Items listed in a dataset
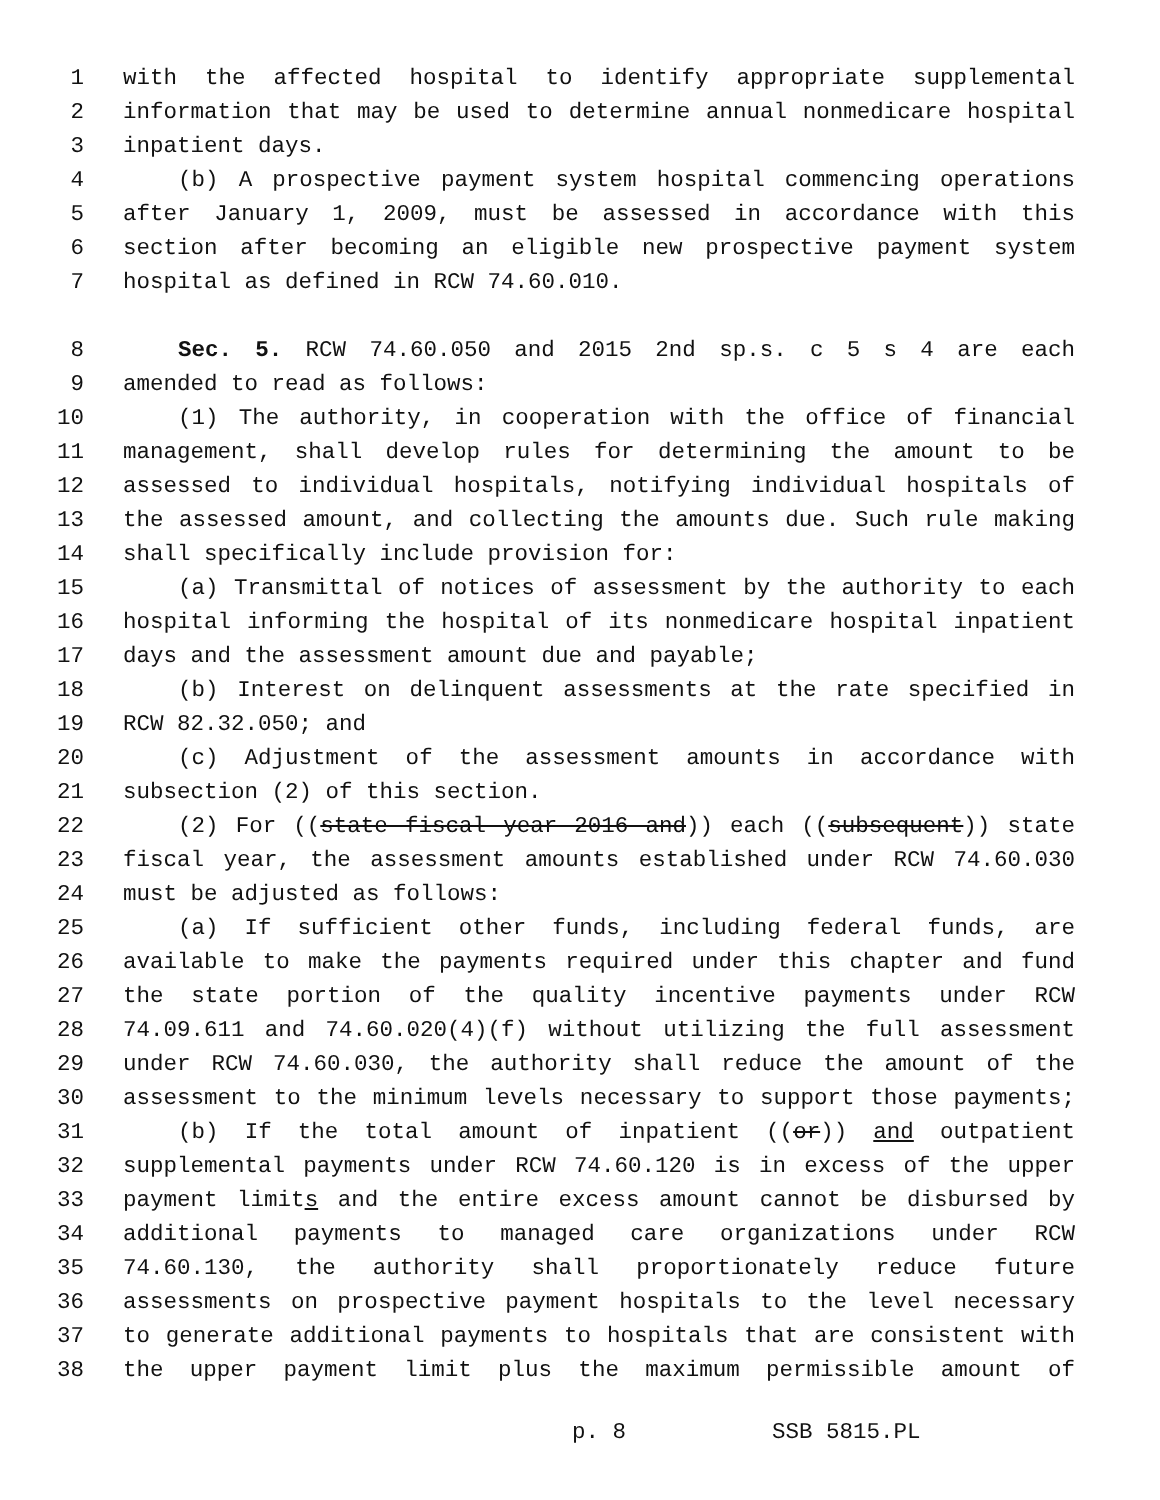1 with the affected hospital to identify appropriate supplemental
2 information that may be used to determine annual nonmedicare hospital
3 inpatient days.
4 (b) A prospective payment system hospital commencing operations
5 after January 1, 2009, must be assessed in accordance with this
6 section after becoming an eligible new prospective payment system
7 hospital as defined in RCW 74.60.010.
8 Sec. 5. RCW 74.60.050 and 2015 2nd sp.s. c 5 s 4 are each
9 amended to read as follows:
10 (1) The authority, in cooperation with the office of financial
11 management, shall develop rules for determining the amount to be
12 assessed to individual hospitals, notifying individual hospitals of
13 the assessed amount, and collecting the amounts due. Such rule making
14 shall specifically include provision for:
15 (a) Transmittal of notices of assessment by the authority to each
16 hospital informing the hospital of its nonmedicare hospital inpatient
17 days and the assessment amount due and payable;
18 (b) Interest on delinquent assessments at the rate specified in
19 RCW 82.32.050; and
20 (c) Adjustment of the assessment amounts in accordance with
21 subsection (2) of this section.
22 (2) For ((state fiscal year 2016 and)) each ((subsequent)) state
23 fiscal year, the assessment amounts established under RCW 74.60.030
24 must be adjusted as follows:
25 (a) If sufficient other funds, including federal funds, are
26 available to make the payments required under this chapter and fund
27 the state portion of the quality incentive payments under RCW
28 74.09.611 and 74.60.020(4)(f) without utilizing the full assessment
29 under RCW 74.60.030, the authority shall reduce the amount of the
30 assessment to the minimum levels necessary to support those payments;
31 (b) If the total amount of inpatient ((or)) and outpatient
32 supplemental payments under RCW 74.60.120 is in excess of the upper
33 payment limits and the entire excess amount cannot be disbursed by
34 additional payments to managed care organizations under RCW
35 74.60.130, the authority shall proportionately reduce future
36 assessments on prospective payment hospitals to the level necessary
37 to generate additional payments to hospitals that are consistent with
38 the upper payment limit plus the maximum permissible amount of
p. 8 SSB 5815.PL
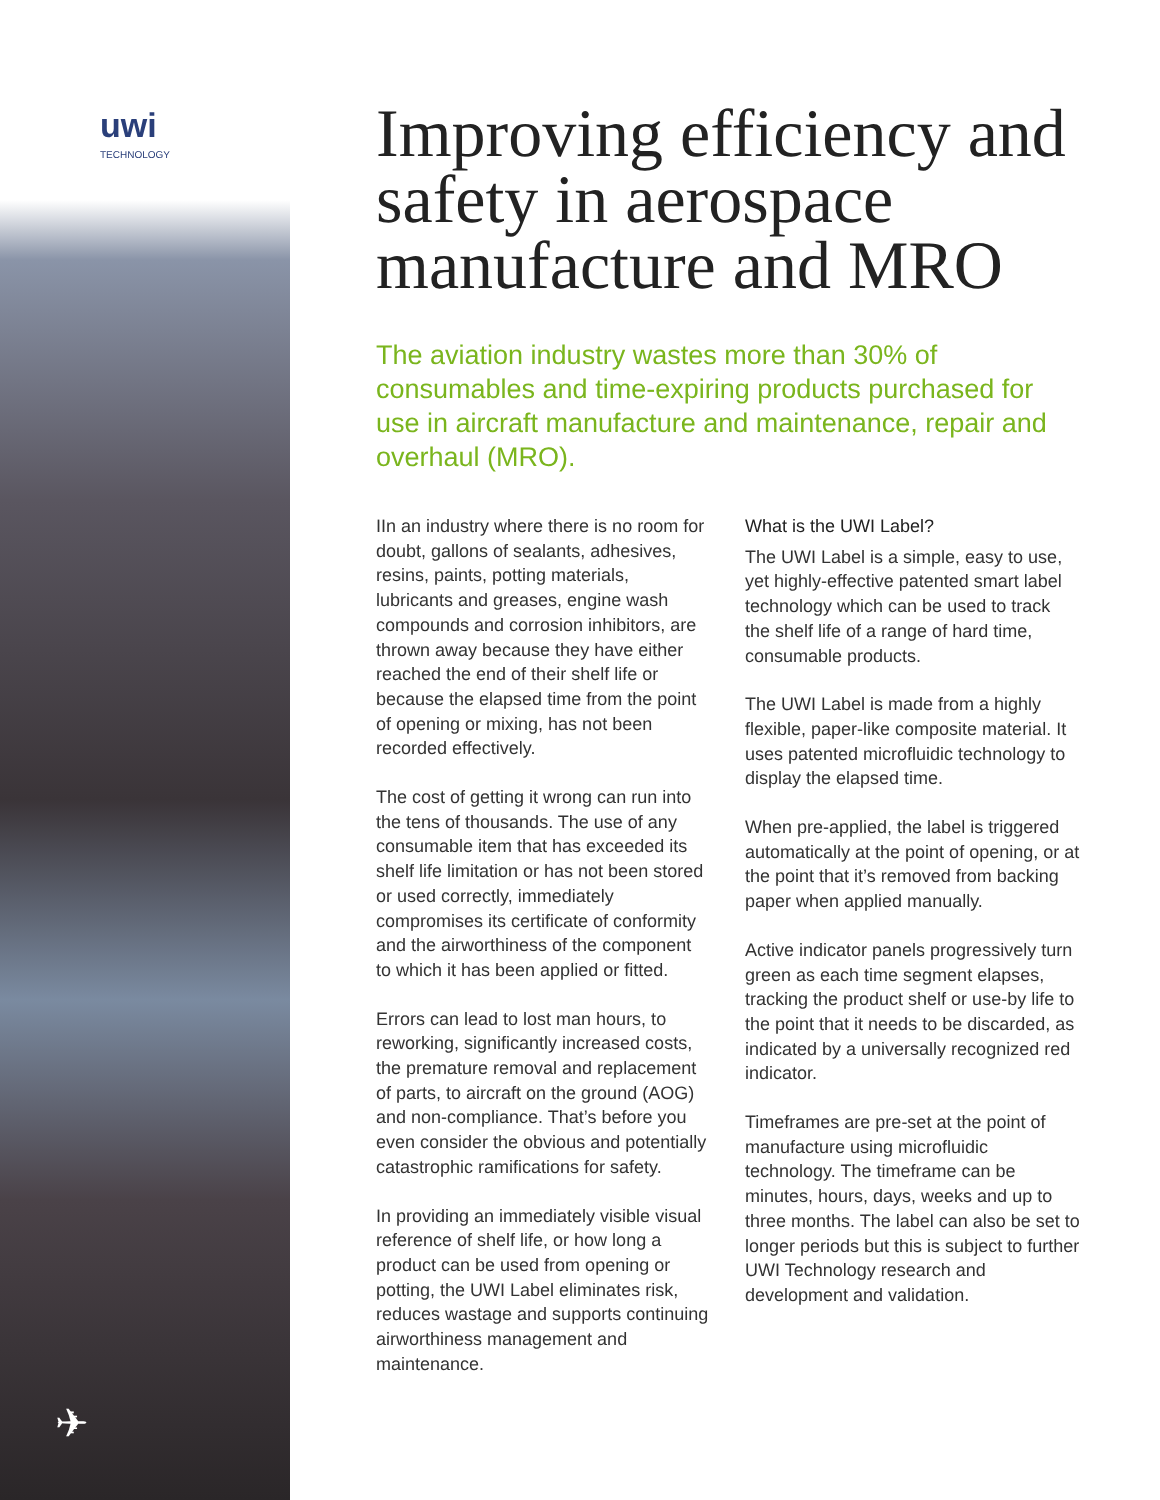uwi
TECHNOLOGY
✈
Improving efficiency and safety in aerospace manufacture and MRO
The aviation industry wastes more than 30% of consumables and time-expiring products purchased for use in aircraft manufacture and maintenance, repair and overhaul (MRO).
IIn an industry where there is no room for doubt, gallons of sealants, adhesives, resins, paints, potting materials, lubricants and greases, engine wash compounds and corrosion inhibitors, are thrown away because they have either reached the end of their shelf life or because the elapsed time from the point of opening or mixing, has not been recorded effectively.
The cost of getting it wrong can run into the tens of thousands. The use of any consumable item that has exceeded its shelf life limitation or has not been stored or used correctly, immediately compromises its certificate of conformity and the airworthiness of the component to which it has been applied or fitted.
Errors can lead to lost man hours, to reworking, significantly increased costs, the premature removal and replacement of parts, to aircraft on the ground (AOG) and non-compliance. That’s before you even consider the obvious and potentially catastrophic ramifications for safety.
In providing an immediately visible visual reference of shelf life, or how long a product can be used from opening or potting, the UWI Label eliminates risk, reduces wastage and supports continuing airworthiness management and maintenance.
What is the UWI Label?
The UWI Label is a simple, easy to use, yet highly-effective patented smart label technology which can be used to track the shelf life of a range of hard time, consumable products.
The UWI Label is made from a highly flexible, paper-like composite material. It uses patented microfluidic technology to display the elapsed time.
When pre-applied, the label is triggered automatically at the point of opening, or at the point that it’s removed from backing paper when applied manually.
Active indicator panels progressively turn green as each time segment elapses, tracking the product shelf or use-by life to the point that it needs to be discarded, as indicated by a universally recognized red indicator.
Timeframes are pre-set at the point of manufacture using microfluidic technology. The timeframe can be minutes, hours, days, weeks and up to three months. The label can also be set to longer periods but this is subject to further UWI Technology research and development and validation.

## [What is needed]
List the lines of the entries that include "necessary".

## [Task result]
30 assessment to the minimum levels necessary to support those payments;
36 assessments on prospective payment hospitals to the level necessary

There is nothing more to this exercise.